:: Supplied text ::

------------------------------

[PATCH 2 of 3 RFC] lfs: convert threshold testing to use a matcher

Sat Dec 30 17:36:01 EST 2017

Excerpts from Matt Harbison's message of 2017-12-29 16:43:23 -0500:
> lfs: convert threshold testing to use a matcher
> [...] 
> --- a/mercurial/fileset.py
> +++ b/mercurial/fileset.py
> @@ -380,7 +380,14 @@
>      else:
>          raise error.ParseError(_("couldn't parse size: %s") % expr)
>  
> -    return [f for f in mctx.existing() if m(mctx.ctx[f].size())]
> +    # This explodes when converting largefiles -> lfs.  It looks like the first
> +    # commit converts fine, and then when converting the second commit,
> +    # 'lfs.txt' is one of the files tested here, even though it wasn't modified
> +    # in this commit (but it was added in the parent).
> +
> +    # XXX: 'f in mctx.ctx and ...' doesn't short circuit None.size(), so
> +    # something appears to be wrong with the ctx for conversions.

------------------------------

:: Task set ::
a - According to the patch email, during what operation does the size-testing code explode?
b - Continue the patch email from where it stops.
The records below come from another source.

------------------------------

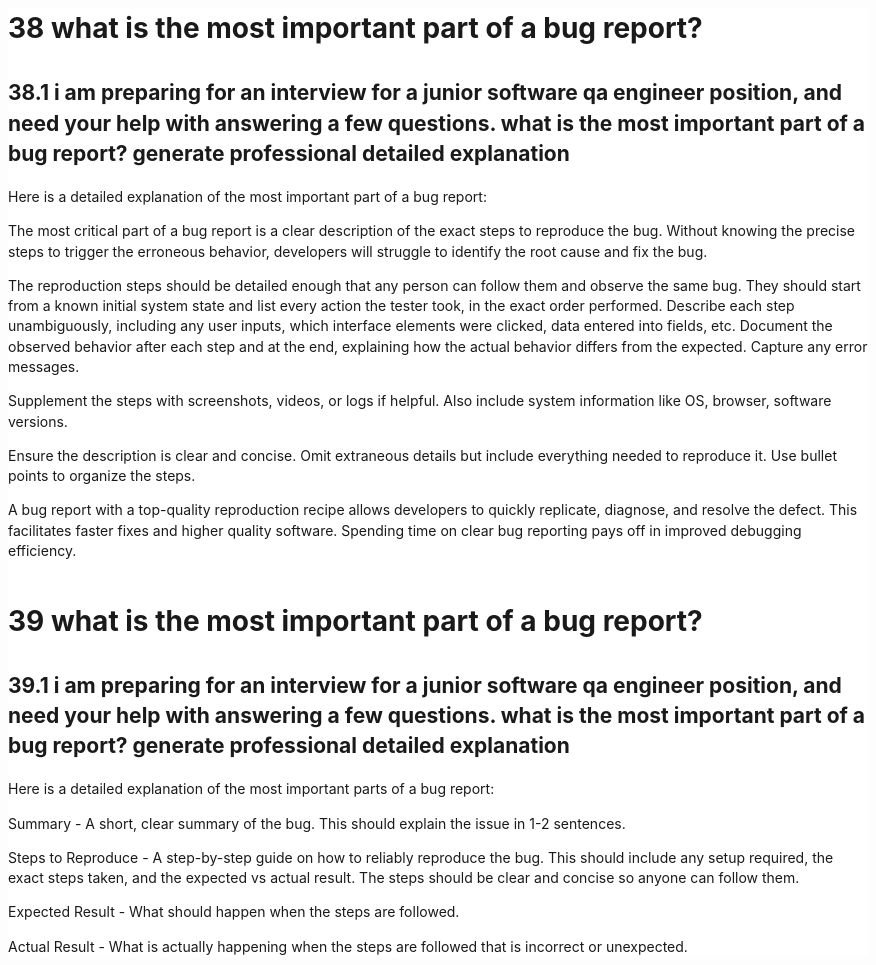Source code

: 


# 38 what is the most important part of a bug report?

## 38.1 i am preparing for an interview for a junior software qa engineer position, and need your help with answering a few questions. what is the most important part of a bug report? generate professional detailed explanation

Here is a detailed explanation of the most important part of a bug report:

The most critical part of a bug report is a clear description of the exact steps to reproduce the bug. Without knowing the precise steps to trigger the erroneous behavior, developers will struggle to identify the root cause and fix the bug. 

The reproduction steps should be detailed enough that any person can follow them and observe the same bug. They should start from a known initial system state and list every action the tester took, in the exact order performed. Describe each step unambiguously, including any user inputs, which interface elements were clicked, data entered into fields, etc. Document the observed behavior after each step and at the end, explaining how the actual behavior differs from the expected. Capture any error messages. 

Supplement the steps with screenshots, videos, or logs if helpful. Also include system information like OS, browser, software versions. 

Ensure the description is clear and concise. Omit extraneous details but include everything needed to reproduce it. Use bullet points to organize the steps. 

A bug report with a top-quality reproduction recipe allows developers to quickly replicate, diagnose, and resolve the defect. This facilitates faster fixes and higher quality software. Spending time on clear bug reporting pays off in improved debugging efficiency.




# 39 what is the most important part of a bug report?

## 39.1 i am preparing for an interview for a junior software qa engineer position, and need your help with answering a few questions. what is the most important part of a bug report? generate professional detailed explanation

Here is a detailed explanation of the most important parts of a bug report:

Summary - A short, clear summary of the bug. This should explain the issue in 1-2 sentences.

Steps to Reproduce - A step-by-step guide on how to reliably reproduce the bug. This should include any setup required, the exact steps taken, and the expected vs actual result. The steps should be clear and concise so anyone can follow them.

Expected Result - What should happen when the steps are followed.

Actual Result - What is actually happening when the steps are followed that is incorrect or unexpected.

------------------------------

:: Answer list ::
a - It explodes when converting largefiles to lfs.

b -
> +    return [f for f in mctx.existing() if mctx.ctx[f] and m(mctx.ctx[f].size())]

As you can see here, this scans all existing files to do the "size(> x)"
test. The old code is O(1) to do the same test. In a repo with millions of
files, this will basically make things unusable.

>  @predicate('encoding(name)', callexisting=True)
>  def encoding(mctx, x):

FWIW, I had an internal patch to make the filter more flexible while still
maintain good performance. It was accepted but didn't land because the
feature was not urgently needed and there was concern about conflicting with
the fileset synatx.

# HG changeset patch
# User Jun Wu <quark at fb.com>
# Date 1493767928 25200
#      Tue May 02 16:32:08 2017 -0700
# Node ID bc949f9b315e3c3967853f209b7d8f8a5e81a6ce
# Parent  c95721badfb48141e376d428d0621784563688b4
lfs: add a small language to filter files

We want a way to specify what files to be converted to LFS at commit time.
And per discussion, we also want to specify what files to skip text diff or
merge in another config option. The current `lfs.threshold` config option
could not satisfy complex needs.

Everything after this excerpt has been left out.